Their twins Thomas and Joanna were born — both disease-free — seven and a half years ago.

But in Johan’s case, a post-birth genetic test quickly confirmed the worst: he had CGD.

After conferring with experts at Children’s National Hospital in Washington, the couple took one of the most important decisions of their lives: Johan would receive a bone-marrow transplant, a risky procedure but one that would give him a chance of a cure.

“Obviously, the fact that Maren had lost a sibling at a young age from the disease played a big role,” Ricardo confided.

Bone marrow, the spongy tissue inside bones, serves as the body’s “factory” for the production of blood cells — both red and white.

His brother’s immune system

Johan’s white blood cells were incapable of fighting off bacteria and fungal infections. A simple bacterial infection, of negligible concern in a healthy child, could spread out of control in his young body.

Luckily, Johan’s brother Thomas, six years old at the time, was a perfect match. In April 2018, doctors first “cleansed” Johan’s marrow using chemotherapy. They then took a small amount of marrow from Thomas’s hip bones using a long, thin needle.

From that sample they extracted “supercells,” as Thomas calls them — stem cells, which they reinjected into Johan’s veins. Those cells would eventually settle in his bone marrow — and begin producing normal white blood cells.

The second step was preventive cell therapy, under an experimental program led by immunologist Michael Keller at Children’s National Hospital.

The part of the immune system that protects against bacteria can be rebuilt in only a matter of weeks; but for viruses, the natural process takes at least three months.

Hurdles remain

From Thomas’s blood, doctors extracted specialized white blood cells — T-cells — that had already encountered six viruses.

Keller grew them for 10 days in an incubator, creating an army of hundreds of millions of those specialized T-cells. The result: a fluffy white substance contained in a small glass vial.

Those T-cells were then injected into Johan’s veins, immediately conferring protection against the six viruses.

“He has his brother’s immune system,” said Keller, an assistant professor at Children’s National.

Johan’s mother confirmed as much: today, when Thomas and Johan catch a cold, they have the same symptoms, and for nearly the same amount of time.

“I think it’s pretty cool to have immunity from your big brother,” Maren Chamorro said.

This therapeutic approach — boosting the body’s immune system using cells from a donor or one’s own genetically modified cells — is known as immunotherapy.

Its main use so far has been against cancer, but Keller hopes it will soon become available against viruses for patients, like Johan, who suffer from depressed immune systems.

The chief obstacles to that happening are the complexity of the process and the costs, which can run to many thousands of dollars.

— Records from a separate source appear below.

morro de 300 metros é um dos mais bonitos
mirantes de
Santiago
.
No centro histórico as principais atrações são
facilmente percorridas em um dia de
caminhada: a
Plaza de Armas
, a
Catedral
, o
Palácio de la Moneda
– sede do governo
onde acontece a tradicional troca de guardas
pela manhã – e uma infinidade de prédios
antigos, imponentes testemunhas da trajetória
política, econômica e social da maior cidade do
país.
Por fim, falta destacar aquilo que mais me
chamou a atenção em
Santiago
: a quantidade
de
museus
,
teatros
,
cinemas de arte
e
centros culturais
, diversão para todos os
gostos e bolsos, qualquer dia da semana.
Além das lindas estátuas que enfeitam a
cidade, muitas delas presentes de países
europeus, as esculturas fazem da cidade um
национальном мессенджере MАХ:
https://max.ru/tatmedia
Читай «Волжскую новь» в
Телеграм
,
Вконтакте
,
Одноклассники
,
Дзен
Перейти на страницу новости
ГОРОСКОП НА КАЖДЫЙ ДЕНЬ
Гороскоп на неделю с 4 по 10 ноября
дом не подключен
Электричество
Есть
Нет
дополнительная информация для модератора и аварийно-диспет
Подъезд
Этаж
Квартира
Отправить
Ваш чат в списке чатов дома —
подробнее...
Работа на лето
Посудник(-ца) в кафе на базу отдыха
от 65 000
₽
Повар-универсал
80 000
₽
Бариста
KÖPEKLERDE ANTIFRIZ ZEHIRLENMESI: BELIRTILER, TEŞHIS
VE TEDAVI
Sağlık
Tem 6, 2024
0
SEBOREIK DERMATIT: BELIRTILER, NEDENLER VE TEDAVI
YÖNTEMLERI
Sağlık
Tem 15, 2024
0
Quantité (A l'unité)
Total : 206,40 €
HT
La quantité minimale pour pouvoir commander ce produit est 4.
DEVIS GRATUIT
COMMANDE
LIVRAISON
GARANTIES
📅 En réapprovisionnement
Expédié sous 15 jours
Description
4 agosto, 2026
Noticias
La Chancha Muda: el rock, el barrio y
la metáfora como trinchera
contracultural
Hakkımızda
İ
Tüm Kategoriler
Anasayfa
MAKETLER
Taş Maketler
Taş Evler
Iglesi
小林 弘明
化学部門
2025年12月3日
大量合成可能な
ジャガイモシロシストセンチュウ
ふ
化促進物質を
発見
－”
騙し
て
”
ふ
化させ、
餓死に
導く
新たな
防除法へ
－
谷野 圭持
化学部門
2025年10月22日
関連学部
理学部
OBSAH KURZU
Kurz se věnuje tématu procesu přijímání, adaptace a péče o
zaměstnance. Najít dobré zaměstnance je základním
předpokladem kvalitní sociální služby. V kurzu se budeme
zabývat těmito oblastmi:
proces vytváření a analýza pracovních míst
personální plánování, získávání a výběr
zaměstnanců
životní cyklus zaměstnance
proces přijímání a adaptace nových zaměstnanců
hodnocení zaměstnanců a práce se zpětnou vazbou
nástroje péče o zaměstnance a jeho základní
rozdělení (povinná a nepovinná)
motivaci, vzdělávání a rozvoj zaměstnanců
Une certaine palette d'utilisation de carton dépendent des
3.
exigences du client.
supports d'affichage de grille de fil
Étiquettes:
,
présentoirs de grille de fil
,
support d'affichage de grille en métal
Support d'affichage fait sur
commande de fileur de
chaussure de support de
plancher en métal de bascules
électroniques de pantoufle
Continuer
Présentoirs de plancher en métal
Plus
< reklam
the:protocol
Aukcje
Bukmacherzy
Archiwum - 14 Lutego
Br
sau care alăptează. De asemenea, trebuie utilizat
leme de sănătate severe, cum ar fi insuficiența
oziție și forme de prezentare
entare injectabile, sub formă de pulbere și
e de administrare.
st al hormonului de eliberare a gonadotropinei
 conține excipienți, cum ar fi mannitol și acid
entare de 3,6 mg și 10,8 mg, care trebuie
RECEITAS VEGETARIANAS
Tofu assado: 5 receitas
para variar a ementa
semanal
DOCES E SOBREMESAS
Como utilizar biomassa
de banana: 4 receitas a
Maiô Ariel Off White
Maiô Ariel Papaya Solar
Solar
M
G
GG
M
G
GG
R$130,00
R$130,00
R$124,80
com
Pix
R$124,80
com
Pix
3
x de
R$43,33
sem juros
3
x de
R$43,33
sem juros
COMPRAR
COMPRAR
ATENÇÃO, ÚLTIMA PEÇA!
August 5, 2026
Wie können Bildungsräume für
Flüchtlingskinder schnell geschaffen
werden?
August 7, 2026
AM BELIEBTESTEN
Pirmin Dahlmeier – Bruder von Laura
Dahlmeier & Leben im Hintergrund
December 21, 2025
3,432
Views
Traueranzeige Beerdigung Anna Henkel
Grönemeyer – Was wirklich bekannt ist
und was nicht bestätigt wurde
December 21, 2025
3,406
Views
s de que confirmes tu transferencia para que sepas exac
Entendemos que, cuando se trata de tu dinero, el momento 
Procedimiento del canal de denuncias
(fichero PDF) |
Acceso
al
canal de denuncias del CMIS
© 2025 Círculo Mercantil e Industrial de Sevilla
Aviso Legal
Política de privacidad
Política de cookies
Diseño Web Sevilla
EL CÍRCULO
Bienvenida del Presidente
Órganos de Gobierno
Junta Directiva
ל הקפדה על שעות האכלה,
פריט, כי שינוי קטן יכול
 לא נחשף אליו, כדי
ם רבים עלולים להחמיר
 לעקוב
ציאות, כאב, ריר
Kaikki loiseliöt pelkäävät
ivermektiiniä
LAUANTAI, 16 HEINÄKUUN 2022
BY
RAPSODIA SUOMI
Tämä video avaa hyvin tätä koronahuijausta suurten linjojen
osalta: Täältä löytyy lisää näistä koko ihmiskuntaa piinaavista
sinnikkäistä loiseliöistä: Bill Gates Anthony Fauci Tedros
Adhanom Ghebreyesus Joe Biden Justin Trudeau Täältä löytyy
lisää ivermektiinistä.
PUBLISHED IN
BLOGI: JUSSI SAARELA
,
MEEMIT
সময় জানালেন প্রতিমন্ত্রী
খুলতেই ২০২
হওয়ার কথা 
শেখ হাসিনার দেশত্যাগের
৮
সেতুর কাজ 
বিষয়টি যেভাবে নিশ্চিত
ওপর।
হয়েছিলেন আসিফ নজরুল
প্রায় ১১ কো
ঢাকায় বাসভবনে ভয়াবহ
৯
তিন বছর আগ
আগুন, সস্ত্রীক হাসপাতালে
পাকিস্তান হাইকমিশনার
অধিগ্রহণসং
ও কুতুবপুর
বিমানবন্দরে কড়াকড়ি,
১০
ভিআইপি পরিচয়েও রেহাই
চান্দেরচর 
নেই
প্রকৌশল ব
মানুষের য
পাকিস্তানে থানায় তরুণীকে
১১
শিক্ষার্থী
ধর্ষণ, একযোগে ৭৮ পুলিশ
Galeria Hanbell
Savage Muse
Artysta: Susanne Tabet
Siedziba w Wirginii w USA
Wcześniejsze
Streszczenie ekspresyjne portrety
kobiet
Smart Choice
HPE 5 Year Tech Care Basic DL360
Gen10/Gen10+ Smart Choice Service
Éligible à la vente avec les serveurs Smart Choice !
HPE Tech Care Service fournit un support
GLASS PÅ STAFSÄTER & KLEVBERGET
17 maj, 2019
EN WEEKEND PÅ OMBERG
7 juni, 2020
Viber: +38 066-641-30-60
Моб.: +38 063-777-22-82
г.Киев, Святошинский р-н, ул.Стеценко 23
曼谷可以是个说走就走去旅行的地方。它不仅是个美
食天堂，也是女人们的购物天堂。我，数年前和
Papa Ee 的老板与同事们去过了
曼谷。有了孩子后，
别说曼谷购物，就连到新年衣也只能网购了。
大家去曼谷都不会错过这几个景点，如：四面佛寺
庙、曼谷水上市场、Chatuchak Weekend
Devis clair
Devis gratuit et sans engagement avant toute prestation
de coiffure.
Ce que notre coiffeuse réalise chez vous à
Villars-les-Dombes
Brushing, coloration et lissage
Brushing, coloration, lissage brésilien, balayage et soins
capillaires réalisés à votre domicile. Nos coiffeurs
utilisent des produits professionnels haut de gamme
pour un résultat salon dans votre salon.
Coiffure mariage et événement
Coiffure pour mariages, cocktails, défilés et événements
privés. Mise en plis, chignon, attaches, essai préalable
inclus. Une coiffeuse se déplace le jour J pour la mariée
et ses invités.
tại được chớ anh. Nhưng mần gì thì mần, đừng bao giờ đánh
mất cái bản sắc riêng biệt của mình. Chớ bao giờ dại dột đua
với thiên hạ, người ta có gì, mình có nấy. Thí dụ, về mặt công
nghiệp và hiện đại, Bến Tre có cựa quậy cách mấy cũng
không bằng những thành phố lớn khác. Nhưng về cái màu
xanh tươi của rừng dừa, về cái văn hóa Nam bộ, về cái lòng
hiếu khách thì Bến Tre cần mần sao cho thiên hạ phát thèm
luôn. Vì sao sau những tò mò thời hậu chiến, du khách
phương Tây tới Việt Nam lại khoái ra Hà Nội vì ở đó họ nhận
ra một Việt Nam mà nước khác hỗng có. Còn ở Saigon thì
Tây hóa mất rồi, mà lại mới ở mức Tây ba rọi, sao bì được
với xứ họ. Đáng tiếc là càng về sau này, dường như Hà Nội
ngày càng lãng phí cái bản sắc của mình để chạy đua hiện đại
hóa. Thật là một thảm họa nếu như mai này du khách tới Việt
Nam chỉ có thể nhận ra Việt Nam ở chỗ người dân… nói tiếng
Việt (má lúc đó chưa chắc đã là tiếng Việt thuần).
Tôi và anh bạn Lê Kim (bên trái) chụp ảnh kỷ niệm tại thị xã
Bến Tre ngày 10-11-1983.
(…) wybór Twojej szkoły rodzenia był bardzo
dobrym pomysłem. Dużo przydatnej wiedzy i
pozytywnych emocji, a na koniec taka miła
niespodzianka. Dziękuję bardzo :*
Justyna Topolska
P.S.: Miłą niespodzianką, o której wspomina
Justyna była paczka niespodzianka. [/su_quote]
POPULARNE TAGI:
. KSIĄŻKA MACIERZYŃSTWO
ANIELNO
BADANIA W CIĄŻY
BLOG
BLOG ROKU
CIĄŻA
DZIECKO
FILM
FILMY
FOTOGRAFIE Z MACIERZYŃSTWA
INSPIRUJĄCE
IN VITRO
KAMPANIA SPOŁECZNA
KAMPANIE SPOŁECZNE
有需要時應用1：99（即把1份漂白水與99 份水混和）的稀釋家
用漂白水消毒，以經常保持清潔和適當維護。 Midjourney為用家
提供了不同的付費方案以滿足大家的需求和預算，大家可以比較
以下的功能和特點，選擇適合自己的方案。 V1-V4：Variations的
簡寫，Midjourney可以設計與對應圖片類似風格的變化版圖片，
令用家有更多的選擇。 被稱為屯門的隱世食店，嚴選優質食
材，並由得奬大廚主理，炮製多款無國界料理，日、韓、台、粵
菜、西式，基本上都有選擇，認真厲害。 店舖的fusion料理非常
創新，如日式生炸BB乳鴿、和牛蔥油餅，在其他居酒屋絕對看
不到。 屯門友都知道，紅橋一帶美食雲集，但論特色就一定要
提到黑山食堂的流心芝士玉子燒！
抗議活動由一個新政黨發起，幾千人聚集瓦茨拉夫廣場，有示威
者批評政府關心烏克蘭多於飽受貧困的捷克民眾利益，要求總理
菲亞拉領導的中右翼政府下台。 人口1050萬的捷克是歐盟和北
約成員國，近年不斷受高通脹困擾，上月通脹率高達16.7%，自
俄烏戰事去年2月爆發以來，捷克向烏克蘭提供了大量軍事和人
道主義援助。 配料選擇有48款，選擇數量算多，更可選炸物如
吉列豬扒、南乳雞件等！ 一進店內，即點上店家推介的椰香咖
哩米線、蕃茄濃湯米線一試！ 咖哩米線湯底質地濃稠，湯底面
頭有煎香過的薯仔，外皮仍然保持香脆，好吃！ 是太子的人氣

These factors currently restrict the procedure to some 30 medical centers in the United States.

For Johan, a year and a half after his bone marrow transplant, everything points to a complete success.

“It’s neat to see him processing things, and especially play outside in the mud,” his mother said.

“You know, what a gift!”

Her only concern now is the same as any mother would have — that when her son does fall ill, others in the family might catch the same bug.